- Job
From the records below, find each line with the string "Distribution" and copy it.

- Data for this task
---
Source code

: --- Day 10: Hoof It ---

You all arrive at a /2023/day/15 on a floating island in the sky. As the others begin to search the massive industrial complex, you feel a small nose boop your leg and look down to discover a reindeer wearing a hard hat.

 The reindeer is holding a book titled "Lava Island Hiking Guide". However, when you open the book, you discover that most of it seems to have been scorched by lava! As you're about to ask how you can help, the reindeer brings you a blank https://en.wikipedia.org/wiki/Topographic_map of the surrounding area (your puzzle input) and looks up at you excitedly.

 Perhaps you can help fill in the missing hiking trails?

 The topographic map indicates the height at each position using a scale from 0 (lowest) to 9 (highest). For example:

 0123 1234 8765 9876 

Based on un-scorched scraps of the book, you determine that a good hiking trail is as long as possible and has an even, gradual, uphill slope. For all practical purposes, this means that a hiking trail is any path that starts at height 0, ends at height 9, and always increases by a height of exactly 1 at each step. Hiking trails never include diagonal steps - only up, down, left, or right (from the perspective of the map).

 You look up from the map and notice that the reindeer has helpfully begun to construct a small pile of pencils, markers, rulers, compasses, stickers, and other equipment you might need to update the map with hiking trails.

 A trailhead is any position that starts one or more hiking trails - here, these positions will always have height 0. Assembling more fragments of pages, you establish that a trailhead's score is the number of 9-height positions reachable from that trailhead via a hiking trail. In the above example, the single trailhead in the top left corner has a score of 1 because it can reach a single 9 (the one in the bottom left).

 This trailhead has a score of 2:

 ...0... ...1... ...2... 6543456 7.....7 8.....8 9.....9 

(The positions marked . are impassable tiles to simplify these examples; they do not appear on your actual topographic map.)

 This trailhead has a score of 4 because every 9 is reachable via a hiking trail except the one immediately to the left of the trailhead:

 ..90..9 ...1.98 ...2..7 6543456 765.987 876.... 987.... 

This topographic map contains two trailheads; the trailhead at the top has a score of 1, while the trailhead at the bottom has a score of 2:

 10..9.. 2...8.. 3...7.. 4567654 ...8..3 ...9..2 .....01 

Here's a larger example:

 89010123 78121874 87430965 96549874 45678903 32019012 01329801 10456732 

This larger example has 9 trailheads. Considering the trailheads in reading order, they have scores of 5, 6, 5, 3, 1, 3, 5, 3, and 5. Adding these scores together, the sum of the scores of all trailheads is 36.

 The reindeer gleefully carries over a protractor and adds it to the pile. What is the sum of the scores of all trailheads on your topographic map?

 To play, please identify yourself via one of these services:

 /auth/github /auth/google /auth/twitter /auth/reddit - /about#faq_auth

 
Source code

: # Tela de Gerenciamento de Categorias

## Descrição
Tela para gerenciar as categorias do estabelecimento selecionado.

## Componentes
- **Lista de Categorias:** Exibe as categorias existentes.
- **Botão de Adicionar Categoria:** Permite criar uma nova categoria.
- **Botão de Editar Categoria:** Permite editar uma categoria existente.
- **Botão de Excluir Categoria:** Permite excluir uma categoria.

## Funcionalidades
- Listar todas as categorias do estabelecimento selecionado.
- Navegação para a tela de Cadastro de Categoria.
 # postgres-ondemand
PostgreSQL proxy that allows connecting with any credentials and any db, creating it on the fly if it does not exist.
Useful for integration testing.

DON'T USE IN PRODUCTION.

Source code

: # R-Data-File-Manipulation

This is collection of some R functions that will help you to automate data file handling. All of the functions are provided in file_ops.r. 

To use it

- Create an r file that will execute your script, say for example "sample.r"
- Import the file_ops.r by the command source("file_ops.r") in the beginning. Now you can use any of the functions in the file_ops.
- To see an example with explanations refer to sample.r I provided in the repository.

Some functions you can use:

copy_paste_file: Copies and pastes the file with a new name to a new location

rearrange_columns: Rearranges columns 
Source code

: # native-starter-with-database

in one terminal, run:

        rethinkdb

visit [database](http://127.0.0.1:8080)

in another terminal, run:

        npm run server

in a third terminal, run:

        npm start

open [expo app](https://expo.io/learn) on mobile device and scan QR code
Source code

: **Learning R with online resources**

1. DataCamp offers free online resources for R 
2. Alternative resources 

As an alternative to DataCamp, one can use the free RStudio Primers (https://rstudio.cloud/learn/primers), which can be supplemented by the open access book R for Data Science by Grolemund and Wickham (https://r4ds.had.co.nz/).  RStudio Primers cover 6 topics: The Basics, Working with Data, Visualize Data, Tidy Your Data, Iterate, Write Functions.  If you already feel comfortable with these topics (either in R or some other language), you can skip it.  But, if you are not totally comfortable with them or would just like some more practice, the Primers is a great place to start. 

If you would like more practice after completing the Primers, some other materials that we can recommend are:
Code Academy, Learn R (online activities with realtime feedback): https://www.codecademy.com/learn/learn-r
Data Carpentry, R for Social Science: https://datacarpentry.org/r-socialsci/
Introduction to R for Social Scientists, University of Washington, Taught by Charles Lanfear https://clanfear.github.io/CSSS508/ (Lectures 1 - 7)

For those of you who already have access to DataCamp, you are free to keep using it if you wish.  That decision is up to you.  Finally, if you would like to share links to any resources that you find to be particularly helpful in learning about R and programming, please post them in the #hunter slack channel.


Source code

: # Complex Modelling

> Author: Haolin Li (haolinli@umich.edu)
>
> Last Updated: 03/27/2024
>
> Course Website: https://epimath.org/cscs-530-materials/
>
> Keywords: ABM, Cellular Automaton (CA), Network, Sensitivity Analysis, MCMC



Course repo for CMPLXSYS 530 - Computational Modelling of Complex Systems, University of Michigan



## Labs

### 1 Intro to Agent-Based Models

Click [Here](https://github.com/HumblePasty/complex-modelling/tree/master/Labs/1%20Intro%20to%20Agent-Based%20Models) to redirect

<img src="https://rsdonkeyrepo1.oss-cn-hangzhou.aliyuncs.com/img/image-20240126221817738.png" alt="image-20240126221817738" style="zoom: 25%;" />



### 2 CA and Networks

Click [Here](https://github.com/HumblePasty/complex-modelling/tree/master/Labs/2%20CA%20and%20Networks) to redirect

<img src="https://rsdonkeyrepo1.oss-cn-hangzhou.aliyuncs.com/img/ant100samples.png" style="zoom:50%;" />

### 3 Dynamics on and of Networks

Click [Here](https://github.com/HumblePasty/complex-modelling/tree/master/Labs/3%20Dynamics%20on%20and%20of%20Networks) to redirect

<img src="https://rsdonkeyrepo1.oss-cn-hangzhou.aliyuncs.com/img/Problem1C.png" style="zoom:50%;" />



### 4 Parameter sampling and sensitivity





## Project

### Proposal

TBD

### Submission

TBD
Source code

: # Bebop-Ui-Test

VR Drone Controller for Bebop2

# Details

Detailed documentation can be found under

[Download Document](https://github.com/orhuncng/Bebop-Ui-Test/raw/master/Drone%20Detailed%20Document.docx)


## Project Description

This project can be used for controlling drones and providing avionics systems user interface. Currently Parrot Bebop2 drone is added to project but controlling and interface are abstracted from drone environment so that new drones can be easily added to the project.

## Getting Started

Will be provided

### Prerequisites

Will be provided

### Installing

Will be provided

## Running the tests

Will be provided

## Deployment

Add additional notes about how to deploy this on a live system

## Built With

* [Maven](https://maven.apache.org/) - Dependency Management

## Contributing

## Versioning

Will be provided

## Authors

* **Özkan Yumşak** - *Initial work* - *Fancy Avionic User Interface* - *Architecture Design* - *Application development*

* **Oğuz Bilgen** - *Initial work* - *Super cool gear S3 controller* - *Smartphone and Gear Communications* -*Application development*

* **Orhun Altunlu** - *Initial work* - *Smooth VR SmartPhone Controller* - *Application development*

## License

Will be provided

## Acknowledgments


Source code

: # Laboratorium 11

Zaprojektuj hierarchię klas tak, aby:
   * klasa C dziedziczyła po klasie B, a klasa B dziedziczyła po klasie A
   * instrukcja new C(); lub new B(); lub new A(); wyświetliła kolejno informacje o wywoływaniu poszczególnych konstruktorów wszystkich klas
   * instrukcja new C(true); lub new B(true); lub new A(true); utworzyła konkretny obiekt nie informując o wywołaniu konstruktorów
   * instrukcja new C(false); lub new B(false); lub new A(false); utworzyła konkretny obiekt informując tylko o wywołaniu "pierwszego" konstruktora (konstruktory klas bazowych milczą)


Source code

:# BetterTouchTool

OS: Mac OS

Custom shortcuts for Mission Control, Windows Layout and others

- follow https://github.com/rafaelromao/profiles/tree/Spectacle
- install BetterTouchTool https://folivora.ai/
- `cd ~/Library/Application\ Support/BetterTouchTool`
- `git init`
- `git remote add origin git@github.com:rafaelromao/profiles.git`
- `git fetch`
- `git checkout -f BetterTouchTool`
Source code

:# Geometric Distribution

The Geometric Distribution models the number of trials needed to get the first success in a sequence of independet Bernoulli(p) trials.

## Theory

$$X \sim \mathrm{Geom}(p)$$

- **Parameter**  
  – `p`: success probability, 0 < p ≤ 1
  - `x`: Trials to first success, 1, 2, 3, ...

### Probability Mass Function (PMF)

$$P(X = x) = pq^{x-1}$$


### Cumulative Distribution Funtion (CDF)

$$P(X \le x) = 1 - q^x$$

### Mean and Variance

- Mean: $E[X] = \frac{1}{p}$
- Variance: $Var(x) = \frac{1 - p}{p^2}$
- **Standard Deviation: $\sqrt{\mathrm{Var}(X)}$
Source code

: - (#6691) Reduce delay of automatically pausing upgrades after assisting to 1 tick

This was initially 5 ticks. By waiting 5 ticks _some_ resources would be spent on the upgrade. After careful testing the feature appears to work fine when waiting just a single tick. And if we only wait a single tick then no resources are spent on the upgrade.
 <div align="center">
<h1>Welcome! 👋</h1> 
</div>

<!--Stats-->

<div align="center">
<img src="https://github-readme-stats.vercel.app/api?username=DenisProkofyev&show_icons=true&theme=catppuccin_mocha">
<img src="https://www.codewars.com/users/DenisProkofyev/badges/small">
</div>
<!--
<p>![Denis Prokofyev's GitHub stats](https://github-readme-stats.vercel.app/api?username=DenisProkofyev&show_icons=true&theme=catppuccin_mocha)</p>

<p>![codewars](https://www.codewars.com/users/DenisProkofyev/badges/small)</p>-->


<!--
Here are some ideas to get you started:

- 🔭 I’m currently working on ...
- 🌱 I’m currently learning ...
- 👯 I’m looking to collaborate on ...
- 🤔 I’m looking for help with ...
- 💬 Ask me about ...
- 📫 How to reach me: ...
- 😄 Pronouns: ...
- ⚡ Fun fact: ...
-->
---
- Solved exercise
:# Geometric Distribution
The Geometric Distribution models the number of trials needed to get the first success in a sequence of independet Bernoulli(p) trials.
### Cumulative Distribution Funtion (CDF)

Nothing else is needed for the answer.